Formation of Planet-Satellite Systems
Regular satellites provide a probe of the compositional and thermal state in the subnebula at the tail end of giant planet formation. Early models propose the formation of satellites in the circumplanetary nebulae of Jupiter and Saturn (Pollack and Reynolds 1974: Pollack et al. 1976). These models envision a condensation sequence analogous to that of the nebula (e.g., Lewis 1972), such that the compositional gradient of the Galilean satellites results from the thermal gradient of the subnebula and sets a temperature of T ~250 K at the "snowline" near the location of Ganymede. Yet, the Saturnian satellites evince no such trend.
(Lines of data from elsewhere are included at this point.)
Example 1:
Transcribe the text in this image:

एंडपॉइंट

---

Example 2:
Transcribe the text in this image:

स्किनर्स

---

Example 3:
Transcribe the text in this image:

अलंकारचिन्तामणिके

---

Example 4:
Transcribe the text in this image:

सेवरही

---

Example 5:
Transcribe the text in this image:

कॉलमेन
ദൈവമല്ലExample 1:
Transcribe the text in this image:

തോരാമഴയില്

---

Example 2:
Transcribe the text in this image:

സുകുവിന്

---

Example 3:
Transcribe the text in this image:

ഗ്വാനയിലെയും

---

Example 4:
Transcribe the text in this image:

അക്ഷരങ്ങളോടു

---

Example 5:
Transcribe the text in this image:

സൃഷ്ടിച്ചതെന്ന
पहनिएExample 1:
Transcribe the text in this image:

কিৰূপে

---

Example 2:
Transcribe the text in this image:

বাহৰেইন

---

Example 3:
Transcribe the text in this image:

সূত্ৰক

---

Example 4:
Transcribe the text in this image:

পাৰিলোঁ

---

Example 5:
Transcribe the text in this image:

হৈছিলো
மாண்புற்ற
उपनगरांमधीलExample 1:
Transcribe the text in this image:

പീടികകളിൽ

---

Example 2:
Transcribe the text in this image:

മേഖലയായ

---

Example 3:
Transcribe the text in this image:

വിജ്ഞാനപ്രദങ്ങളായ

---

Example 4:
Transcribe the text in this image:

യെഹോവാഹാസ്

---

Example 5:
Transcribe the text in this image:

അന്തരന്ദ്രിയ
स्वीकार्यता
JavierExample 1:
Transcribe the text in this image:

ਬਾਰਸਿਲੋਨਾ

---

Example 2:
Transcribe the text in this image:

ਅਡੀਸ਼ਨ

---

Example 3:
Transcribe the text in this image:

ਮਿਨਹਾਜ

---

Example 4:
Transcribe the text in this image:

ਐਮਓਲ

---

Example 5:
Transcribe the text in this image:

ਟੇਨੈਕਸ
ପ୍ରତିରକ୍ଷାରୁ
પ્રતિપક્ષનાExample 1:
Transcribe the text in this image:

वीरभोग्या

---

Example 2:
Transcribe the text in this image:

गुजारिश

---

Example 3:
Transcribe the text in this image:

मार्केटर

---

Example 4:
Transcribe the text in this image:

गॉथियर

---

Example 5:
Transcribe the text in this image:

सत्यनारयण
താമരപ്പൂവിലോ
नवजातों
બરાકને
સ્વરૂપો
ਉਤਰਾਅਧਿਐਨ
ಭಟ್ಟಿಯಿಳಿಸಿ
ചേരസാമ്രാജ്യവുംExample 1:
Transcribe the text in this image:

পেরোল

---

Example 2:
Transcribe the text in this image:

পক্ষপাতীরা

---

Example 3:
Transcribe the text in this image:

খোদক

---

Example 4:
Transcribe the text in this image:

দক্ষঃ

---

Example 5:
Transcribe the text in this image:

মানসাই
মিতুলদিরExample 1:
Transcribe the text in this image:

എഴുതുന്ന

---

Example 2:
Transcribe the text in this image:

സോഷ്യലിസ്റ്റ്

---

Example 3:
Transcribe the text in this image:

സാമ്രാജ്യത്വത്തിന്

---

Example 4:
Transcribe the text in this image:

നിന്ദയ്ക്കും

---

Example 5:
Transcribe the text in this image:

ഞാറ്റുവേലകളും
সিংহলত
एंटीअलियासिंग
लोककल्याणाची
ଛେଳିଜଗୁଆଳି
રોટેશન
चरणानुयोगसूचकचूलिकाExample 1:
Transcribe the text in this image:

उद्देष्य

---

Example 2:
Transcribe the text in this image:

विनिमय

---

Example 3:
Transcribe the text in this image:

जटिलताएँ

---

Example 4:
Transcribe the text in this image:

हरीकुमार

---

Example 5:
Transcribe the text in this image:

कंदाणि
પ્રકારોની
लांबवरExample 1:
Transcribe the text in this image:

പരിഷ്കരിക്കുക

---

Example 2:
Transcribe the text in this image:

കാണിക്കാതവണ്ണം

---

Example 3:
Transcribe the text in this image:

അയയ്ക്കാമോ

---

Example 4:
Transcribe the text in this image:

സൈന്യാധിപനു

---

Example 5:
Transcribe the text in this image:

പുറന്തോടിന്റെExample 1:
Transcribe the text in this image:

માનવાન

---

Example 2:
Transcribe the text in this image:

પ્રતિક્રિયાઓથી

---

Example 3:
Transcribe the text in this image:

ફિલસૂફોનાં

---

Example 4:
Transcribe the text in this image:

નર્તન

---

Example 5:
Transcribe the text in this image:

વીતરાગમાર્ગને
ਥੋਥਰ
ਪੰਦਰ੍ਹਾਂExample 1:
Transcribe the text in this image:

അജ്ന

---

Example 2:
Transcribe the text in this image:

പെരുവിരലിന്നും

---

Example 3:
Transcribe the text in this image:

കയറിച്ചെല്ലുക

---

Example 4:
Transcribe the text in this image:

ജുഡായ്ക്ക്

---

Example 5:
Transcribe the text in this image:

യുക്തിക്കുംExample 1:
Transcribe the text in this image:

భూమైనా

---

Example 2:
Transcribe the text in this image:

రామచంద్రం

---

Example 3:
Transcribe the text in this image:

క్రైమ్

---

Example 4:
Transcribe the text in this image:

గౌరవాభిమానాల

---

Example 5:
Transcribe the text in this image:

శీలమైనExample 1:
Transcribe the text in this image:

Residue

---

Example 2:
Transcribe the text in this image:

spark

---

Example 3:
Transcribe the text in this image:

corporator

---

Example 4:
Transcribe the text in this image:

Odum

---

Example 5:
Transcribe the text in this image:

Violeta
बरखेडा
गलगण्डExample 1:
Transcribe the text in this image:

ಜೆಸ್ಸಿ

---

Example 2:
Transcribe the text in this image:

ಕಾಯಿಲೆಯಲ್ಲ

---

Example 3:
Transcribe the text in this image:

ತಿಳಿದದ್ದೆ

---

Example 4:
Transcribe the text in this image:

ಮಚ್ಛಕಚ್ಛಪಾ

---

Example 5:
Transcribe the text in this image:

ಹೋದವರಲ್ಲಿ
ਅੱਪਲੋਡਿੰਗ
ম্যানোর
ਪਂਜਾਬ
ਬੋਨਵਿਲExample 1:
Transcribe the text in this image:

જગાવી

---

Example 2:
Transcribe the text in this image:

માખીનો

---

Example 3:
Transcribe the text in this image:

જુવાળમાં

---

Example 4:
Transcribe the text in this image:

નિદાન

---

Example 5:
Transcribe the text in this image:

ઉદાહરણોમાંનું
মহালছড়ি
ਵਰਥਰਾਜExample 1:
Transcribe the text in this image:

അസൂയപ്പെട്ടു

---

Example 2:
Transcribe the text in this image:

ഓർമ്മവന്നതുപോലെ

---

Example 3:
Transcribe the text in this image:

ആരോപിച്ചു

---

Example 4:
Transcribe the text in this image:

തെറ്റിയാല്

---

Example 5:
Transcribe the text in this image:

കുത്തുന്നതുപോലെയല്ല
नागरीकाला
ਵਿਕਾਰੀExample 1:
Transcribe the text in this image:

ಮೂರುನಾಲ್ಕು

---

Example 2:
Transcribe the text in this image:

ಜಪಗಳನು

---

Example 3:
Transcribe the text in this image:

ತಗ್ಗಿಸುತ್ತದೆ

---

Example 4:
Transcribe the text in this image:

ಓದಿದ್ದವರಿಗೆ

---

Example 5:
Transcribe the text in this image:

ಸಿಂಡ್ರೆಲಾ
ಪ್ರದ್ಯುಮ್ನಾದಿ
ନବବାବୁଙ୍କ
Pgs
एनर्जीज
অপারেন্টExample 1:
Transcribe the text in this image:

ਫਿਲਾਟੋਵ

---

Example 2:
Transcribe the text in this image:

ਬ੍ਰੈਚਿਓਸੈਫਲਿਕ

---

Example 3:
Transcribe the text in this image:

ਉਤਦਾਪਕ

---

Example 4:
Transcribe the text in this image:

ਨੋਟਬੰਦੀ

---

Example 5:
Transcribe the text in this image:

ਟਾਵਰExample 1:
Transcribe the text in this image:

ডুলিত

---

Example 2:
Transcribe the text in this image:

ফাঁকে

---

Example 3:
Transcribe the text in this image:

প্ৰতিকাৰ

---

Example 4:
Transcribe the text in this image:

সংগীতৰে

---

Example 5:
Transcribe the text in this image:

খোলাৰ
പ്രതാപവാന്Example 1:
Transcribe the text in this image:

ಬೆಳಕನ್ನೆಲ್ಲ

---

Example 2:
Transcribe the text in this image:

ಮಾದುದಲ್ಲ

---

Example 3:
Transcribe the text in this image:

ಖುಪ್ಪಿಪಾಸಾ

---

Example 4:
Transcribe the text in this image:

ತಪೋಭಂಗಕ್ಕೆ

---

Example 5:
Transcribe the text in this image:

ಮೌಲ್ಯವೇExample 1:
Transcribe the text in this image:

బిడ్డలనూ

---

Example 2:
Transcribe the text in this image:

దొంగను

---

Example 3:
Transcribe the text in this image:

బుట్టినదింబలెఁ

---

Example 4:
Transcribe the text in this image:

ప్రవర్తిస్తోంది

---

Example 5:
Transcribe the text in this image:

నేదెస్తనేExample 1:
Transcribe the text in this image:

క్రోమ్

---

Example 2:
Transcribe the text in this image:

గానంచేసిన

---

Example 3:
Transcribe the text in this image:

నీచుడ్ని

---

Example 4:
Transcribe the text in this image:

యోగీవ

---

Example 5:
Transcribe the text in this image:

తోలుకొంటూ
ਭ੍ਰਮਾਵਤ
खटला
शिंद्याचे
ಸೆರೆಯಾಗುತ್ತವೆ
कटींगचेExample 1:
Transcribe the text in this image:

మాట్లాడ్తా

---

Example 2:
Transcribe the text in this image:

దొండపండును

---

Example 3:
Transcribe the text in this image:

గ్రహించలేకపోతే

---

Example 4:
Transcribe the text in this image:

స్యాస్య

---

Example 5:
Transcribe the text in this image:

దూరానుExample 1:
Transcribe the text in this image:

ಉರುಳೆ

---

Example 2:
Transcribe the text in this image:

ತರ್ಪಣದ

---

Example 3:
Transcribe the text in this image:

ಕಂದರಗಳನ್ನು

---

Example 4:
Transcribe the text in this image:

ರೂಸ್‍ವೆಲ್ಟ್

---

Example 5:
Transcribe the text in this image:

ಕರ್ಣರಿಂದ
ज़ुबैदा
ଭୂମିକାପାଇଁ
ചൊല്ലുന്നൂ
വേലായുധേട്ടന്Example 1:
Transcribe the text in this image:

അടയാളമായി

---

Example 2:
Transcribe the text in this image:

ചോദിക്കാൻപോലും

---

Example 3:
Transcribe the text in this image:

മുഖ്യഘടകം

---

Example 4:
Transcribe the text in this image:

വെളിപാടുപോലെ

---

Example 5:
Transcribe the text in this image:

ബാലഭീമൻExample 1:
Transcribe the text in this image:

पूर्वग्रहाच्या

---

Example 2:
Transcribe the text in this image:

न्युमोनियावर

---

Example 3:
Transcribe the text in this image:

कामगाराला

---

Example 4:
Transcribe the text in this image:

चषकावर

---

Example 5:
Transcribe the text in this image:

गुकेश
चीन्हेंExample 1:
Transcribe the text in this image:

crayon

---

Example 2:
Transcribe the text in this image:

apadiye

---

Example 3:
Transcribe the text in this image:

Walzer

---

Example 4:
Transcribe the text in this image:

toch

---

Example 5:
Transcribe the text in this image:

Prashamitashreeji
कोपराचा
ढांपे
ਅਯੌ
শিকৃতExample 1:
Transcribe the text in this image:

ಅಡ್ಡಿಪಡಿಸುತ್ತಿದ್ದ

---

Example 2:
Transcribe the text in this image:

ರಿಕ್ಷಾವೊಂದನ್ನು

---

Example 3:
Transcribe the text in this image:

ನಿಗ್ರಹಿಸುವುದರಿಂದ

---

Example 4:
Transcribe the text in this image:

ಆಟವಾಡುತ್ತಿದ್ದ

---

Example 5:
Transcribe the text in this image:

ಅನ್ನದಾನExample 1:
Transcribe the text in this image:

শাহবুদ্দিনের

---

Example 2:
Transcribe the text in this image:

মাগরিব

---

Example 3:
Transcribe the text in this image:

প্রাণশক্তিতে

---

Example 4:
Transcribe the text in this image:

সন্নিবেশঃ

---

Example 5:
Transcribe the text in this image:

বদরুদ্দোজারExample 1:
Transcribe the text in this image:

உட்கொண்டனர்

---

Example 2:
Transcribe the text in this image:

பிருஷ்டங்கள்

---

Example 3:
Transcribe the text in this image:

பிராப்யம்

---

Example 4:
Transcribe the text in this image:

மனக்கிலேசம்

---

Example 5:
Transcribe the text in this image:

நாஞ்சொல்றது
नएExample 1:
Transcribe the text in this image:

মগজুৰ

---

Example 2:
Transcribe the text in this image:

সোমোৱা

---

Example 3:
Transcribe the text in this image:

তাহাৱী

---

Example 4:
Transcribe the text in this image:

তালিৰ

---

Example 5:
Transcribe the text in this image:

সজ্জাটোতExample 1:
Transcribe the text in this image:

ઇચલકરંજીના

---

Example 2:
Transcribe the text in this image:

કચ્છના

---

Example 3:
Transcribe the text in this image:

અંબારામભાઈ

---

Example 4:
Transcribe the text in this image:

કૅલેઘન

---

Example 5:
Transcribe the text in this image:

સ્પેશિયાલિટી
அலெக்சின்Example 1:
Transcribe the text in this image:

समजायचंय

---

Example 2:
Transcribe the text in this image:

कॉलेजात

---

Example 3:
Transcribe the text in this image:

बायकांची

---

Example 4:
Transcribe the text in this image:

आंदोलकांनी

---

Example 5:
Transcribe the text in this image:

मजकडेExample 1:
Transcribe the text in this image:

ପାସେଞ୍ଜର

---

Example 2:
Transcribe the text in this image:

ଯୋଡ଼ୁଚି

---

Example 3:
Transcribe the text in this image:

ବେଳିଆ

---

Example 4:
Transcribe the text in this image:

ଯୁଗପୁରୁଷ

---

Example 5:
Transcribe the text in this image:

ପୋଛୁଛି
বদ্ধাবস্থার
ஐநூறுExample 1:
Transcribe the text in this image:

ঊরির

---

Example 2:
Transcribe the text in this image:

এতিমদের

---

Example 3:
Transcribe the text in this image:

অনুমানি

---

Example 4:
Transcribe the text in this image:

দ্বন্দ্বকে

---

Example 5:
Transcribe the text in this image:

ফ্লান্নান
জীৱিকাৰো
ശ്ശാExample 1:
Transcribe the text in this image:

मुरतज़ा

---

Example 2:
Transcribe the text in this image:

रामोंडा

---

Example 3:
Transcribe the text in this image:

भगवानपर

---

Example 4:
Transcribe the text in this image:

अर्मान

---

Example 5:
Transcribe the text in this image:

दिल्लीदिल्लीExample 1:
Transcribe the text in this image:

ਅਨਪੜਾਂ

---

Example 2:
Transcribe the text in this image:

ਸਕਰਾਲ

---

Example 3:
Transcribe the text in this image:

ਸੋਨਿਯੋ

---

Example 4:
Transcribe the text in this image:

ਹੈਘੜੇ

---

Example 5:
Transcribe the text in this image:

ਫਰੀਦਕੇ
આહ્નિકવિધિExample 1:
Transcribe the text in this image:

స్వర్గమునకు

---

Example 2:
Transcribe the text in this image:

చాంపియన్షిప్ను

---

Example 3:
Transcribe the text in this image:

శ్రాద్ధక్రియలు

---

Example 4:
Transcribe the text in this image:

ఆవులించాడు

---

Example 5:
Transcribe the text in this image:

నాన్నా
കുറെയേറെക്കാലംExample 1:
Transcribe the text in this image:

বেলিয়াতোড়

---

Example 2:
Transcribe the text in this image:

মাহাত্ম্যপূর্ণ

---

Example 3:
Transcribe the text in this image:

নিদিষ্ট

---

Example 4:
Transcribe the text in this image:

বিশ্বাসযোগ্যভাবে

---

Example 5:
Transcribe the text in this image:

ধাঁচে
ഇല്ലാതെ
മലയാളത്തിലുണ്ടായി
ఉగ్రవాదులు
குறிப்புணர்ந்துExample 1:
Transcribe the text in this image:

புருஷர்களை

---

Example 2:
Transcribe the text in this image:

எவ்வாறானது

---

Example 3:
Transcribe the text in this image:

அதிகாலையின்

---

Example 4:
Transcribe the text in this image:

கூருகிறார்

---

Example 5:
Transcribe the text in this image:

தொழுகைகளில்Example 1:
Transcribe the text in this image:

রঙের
This study analyzes the formation of satellites both in gaseous and gas-poor circumplanetary disks. In the gas-poor case, we rely on the collisional capture of heliocentric planetesimals to deliver both the mass and angular momentum needed for satellite formation - but lose the connection to the thermal state, and rely instead on collisional and other processes to account for compositional differences between satellites. In the gaseous case, we seek to connect the thermal structure of the circumplanetary disk to the compositions of the Galilean satellites and the Saturnian satellites. The objective of this program is to employ constraints obtained from satellite bulk properties to investigate whether the regular satellites of Jupiter and Saturn formed in gas-poor or gaseous environments. Interpretation of satellite observations depends on this issue.